*Task prompt*: Line by line, return the data exactly as shown.

Stored items
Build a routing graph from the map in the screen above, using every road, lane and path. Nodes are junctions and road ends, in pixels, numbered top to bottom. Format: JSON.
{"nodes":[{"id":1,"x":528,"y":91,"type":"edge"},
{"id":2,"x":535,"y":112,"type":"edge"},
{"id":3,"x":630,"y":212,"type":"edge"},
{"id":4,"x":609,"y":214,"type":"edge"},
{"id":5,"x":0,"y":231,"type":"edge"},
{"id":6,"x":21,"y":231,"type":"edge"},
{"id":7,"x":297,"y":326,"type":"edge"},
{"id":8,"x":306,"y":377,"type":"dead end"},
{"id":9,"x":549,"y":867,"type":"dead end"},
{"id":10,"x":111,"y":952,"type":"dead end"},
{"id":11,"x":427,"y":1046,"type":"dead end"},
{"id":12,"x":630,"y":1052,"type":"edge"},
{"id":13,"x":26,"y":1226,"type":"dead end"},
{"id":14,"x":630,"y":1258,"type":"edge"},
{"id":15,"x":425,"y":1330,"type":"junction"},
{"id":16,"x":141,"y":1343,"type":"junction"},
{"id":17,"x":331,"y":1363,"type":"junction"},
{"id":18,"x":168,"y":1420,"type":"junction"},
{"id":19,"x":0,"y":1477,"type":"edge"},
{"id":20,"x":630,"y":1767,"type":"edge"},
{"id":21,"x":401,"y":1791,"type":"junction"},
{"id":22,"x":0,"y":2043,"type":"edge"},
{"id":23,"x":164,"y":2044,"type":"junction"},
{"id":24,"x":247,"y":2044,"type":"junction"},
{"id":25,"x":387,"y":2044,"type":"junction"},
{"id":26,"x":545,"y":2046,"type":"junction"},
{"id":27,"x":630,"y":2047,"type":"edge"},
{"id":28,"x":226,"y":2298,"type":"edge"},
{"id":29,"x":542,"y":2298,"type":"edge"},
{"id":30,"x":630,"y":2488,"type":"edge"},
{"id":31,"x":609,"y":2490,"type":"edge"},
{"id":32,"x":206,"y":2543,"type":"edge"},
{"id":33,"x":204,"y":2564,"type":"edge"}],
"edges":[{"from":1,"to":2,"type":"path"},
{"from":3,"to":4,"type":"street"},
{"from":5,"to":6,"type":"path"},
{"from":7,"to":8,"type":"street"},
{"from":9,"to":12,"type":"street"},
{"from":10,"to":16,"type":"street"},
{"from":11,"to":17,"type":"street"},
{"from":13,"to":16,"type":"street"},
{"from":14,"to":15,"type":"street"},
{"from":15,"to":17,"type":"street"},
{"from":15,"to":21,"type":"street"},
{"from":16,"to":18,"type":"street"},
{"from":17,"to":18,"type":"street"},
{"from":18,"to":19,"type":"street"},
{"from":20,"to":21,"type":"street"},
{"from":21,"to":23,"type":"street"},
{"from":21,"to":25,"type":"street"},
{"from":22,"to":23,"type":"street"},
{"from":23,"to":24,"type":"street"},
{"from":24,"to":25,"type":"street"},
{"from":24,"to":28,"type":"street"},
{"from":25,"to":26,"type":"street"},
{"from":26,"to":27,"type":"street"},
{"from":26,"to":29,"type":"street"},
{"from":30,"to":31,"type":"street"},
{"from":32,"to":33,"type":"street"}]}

*Expected answer*:
Build a routing graph from the map in the screen above, using every road, lane and path. Nodes are junctions and road ends, in pixels, numbered top to bottom. Format: JSON.
{"nodes":[{"id":1,"x":528,"y":91,"type":"edge"},
{"id":2,"x":535,"y":112,"type":"edge"},
{"id":3,"x":630,"y":212,"type":"edge"},
{"id":4,"x":609,"y":214,"type":"edge"},
{"id":5,"x":0,"y":231,"type":"edge"},
{"id":6,"x":21,"y":231,"type":"edge"},
{"id":7,"x":297,"y":326,"type":"edge"},
{"id":8,"x":306,"y":377,"type":"dead end"},
{"id":9,"x":549,"y":867,"type":"dead end"},
{"id":10,"x":111,"y":952,"type":"dead end"},
{"id":11,"x":427,"y":1046,"type":"dead end"},
{"id":12,"x":630,"y":1052,"type":"edge"},
{"id":13,"x":26,"y":1226,"type":"dead end"},
{"id":14,"x":630,"y":1258,"type":"edge"},
{"id":15,"x":425,"y":1330,"type":"junction"},
{"id":16,"x":141,"y":1343,"type":"junction"},
{"id":17,"x":331,"y":1363,"type":"junction"},
{"id":18,"x":168,"y":1420,"type":"junction"},
{"id":19,"x":0,"y":1477,"type":"edge"},
{"id":20,"x":630,"y":1767,"type":"edge"},
{"id":21,"x":401,"y":1791,"type":"junction"},
{"id":22,"x":0,"y":2043,"type":"edge"},
{"id":23,"x":164,"y":2044,"type":"junction"},
{"id":24,"x":247,"y":2044,"type":"junction"},
{"id":25,"x":387,"y":2044,"type":"junction"},
{"id":26,"x":545,"y":2046,"type":"junction"},
{"id":27,"x":630,"y":2047,"type":"edge"},
{"id":28,"x":226,"y":2298,"type":"edge"},
{"id":29,"x":542,"y":2298,"type":"edge"},
{"id":30,"x":630,"y":2488,"type":"edge"},
{"id":31,"x":609,"y":2490,"type":"edge"},
{"id":32,"x":206,"y":2543,"type":"edge"},
{"id":33,"x":204,"y":2564,"type":"edge"}],
"edges":[{"from":1,"to":2,"type":"path"},
{"from":3,"to":4,"type":"street"},
{"from":5,"to":6,"type":"path"},
{"from":7,"to":8,"type":"street"},
{"from":9,"to":12,"type":"street"},
{"from":10,"to":16,"type":"street"},
{"from":11,"to":17,"type":"street"},
{"from":13,"to":16,"type":"street"},
{"from":14,"to":15,"type":"street"},
{"from":15,"to":17,"type":"street"},
{"from":15,"to":21,"type":"street"},
{"from":16,"to":18,"type":"street"},
{"from":17,"to":18,"type":"street"},
{"from":18,"to":19,"type":"street"},
{"from":20,"to":21,"type":"street"},
{"from":21,"to":23,"type":"street"},
{"from":21,"to":25,"type":"street"},
{"from":22,"to":23,"type":"street"},
{"from":23,"to":24,"type":"street"},
{"from":24,"to":25,"type":"street"},
{"from":24,"to":28,"type":"street"},
{"from":25,"to":26,"type":"street"},
{"from":26,"to":27,"type":"street"},
{"from":26,"to":29,"type":"street"},
{"from":30,"to":31,"type":"street"},
{"from":32,"to":33,"type":"street"}]}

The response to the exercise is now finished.